An internal Powerhouse source said that an earlier plan had been to convert the engine to electricity, which would keep it operating – without steam – once returned to Ultimo. The Powerhouse spokesperson has denied this option was on the cards, with a spokesperson saying that only the engine’s boiler will be converted from gas to electricity.
“This will have zero impact on the type and quality of steam provided to the engine,” the statement said. The conversion would be part of the Powerhouse’s commitment to achieve net zero operation by 2025, the spokesperson said.
But museologists and experts said any modifications to the engine’s operation would be risky, and would detract from its historical significance.
The University of New South Wales emeritus professor David Phillip Miller is one of Australia’s leading experts in technology of the industrial revolution. Miller said that dismantling of the Boulton & Watt – and introducing an electrical component – would be an act of “cultural vandalism” that formed part of a “greater travesty”: the dismantling of the Ultimo museum’s entire steam engine collection.
“The Boulton & Watt [has] come to be regarded as one of the great marvels of the modern world,” he said.

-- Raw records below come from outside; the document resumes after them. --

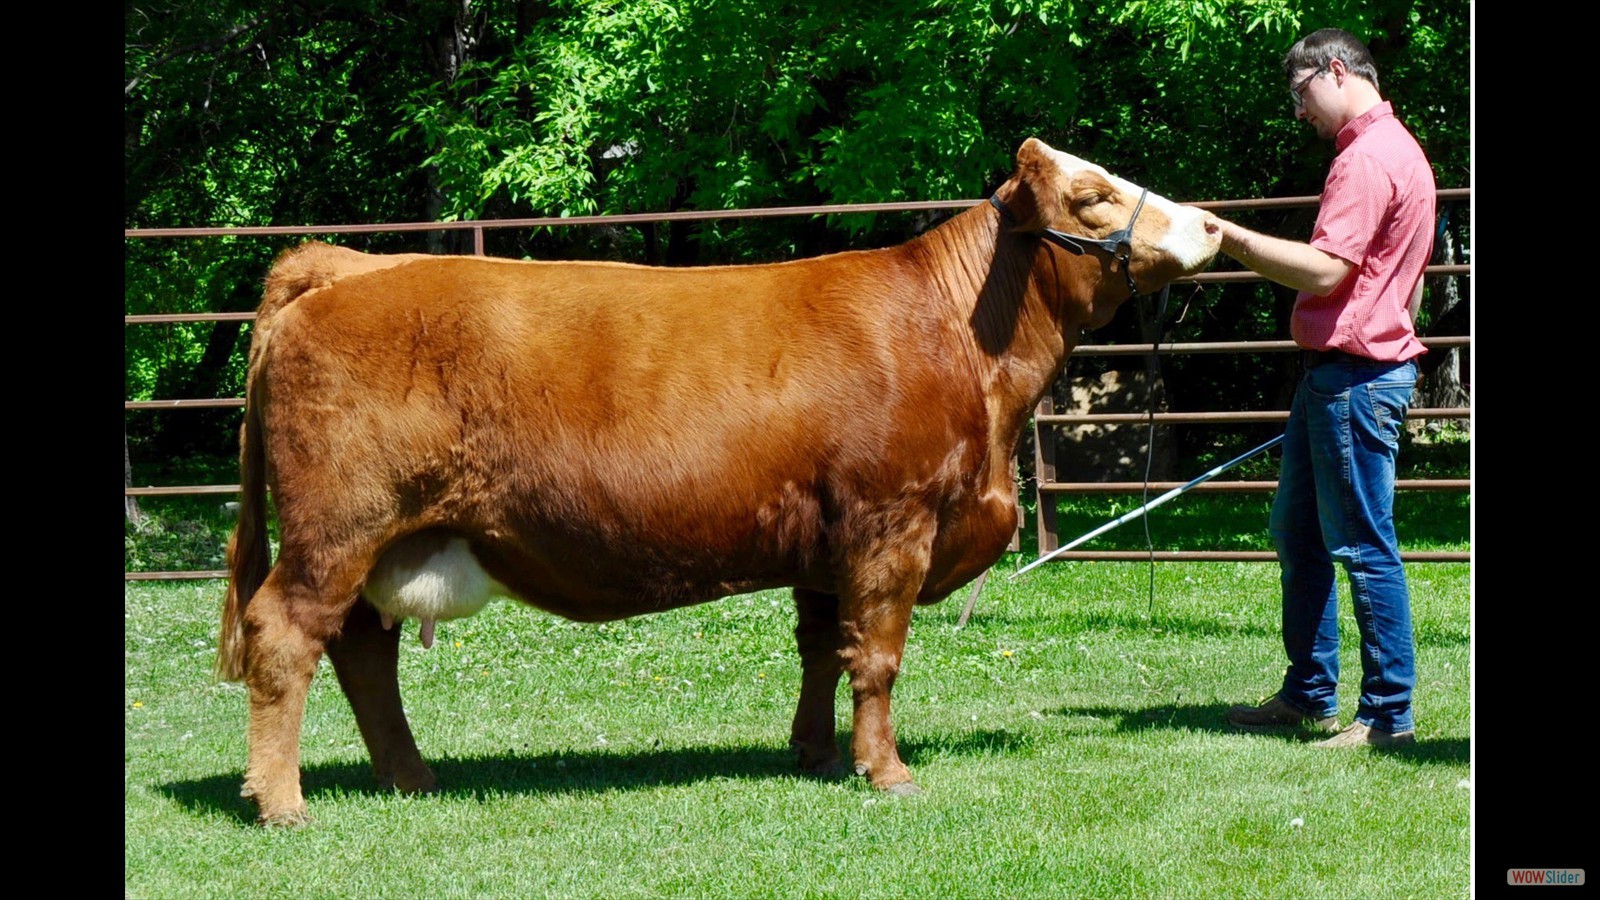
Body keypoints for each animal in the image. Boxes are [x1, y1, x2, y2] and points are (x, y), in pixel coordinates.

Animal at [216, 137, 1222, 826]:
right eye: (1091, 195)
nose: (1213, 224)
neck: (962, 342)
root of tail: (344, 263)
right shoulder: (892, 522)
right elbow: (878, 656)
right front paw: (888, 772)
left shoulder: (826, 547)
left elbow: (824, 649)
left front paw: (817, 755)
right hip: (338, 530)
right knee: (288, 637)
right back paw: (282, 803)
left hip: (383, 539)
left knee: (362, 653)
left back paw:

“In terms of the development of industrial civilisation, this is a landmark object, and very rare.”
The Boulton & Watt engine is one of only three of its type still in existence that date back as far as the early 1780s, and the only one still operating under the steam technology of the late 1700s.
“The working Boulton & Watt draws people from around the world,” said Debbie Rudder, who was previously the Museum’s curator of power technologies for 23 years. “Historians, industrial revolution enthusiasts, steam enthusiasts come from Britain and all round the world to Sydney to see it operating.”

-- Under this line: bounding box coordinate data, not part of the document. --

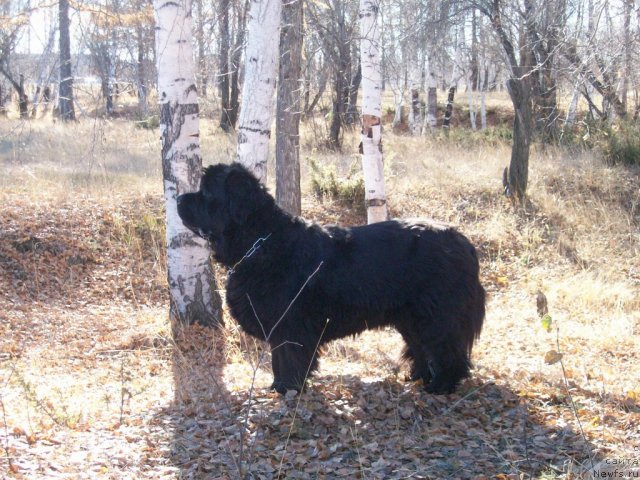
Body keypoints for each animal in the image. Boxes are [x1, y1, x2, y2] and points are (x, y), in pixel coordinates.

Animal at [176, 163, 484, 396]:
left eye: (206, 192)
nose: (178, 199)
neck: (261, 241)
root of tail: (465, 243)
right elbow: (278, 359)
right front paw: (277, 387)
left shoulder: (291, 325)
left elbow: (288, 359)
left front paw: (288, 389)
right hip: (409, 317)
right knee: (420, 347)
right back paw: (418, 376)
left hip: (436, 314)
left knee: (446, 348)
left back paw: (441, 385)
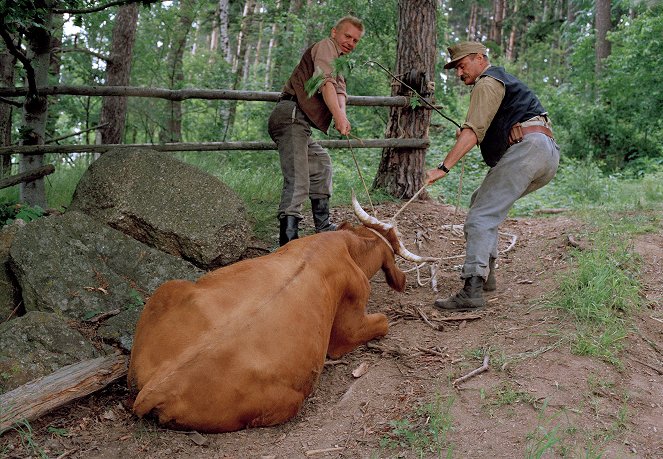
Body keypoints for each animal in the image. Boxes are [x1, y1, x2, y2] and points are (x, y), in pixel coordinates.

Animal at [127, 196, 436, 434]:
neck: (347, 246)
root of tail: (159, 386)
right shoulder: (346, 332)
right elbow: (383, 322)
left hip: (166, 288)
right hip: (291, 401)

‘As fragile as 200-year-old glass’: experts warn against moving engine
The museum spokesperson said the Boulton & Watt had a history of being safely dismantled, stored and reassembled, both in 1888 when it arrived in Australia and in the 1980s when it was restored and housed in a custom-built space in the newly designed museum.
“Citing history, engineering specialists have confirmed that the Boulton & Watt could be safely dismantled into custom parts, placed into custom stillages and stored in a controlled environment again at Castle Hill,” the statement said.
But an April 2023 independent report, commissioned by the Powerhouse Museum Alliance, strongly advised against ever moving the steam engine again “unless absolutely essential”, due to “cumulative fatigue” of its fragile components that have weakened over time.
The report’s author, the Sydney mechanical and structural engineer Steve Muscat, told Guardian Australia: “It’s like [playing with] the tab on a can of coke. You can only do it so many times before the tab snaps.”
Miller agreed that dismantling and moving the engine is “extremely risky”. “We’re talking about metal components 250 years old and they do get brittle,” he said.
“Frankly it was risky when it was moved here in the 1880s, but it’s getting riskier by the moment, not the least because we don’t really have the [old engineers] anymore who know exactly how to do this kind of thing … they’re all gone.
“You would need months and months and an army of engineers and curators and conservators to do that kind of job properly … [The museum] seems to think it’s just like some kind of Ikea project, that you can just take a thing apart and put it together again.”
Similar advice was given to the museum more than 40 years ago. The UK’s world steam engineering expert Jonathan Minns travelled to Sydney in 1980, where he advised the museum’s then director Lindsay Sharp that once the engine was installed in its purpose-built space, it should never be moved again.
“Jonathan was unequivocal,” Sharp said. The engineer, who died in 2013, warned him that components of the engine were “as fragile as 200-year-old glass”. Sharp said Minns repeated this advice in a report that current staff at the Powerhouse, some who are speaking to Guardian Australia, were unable to locate among the conservation archives.
The Powerhouse’s executive did not respond to questions about the Minns report.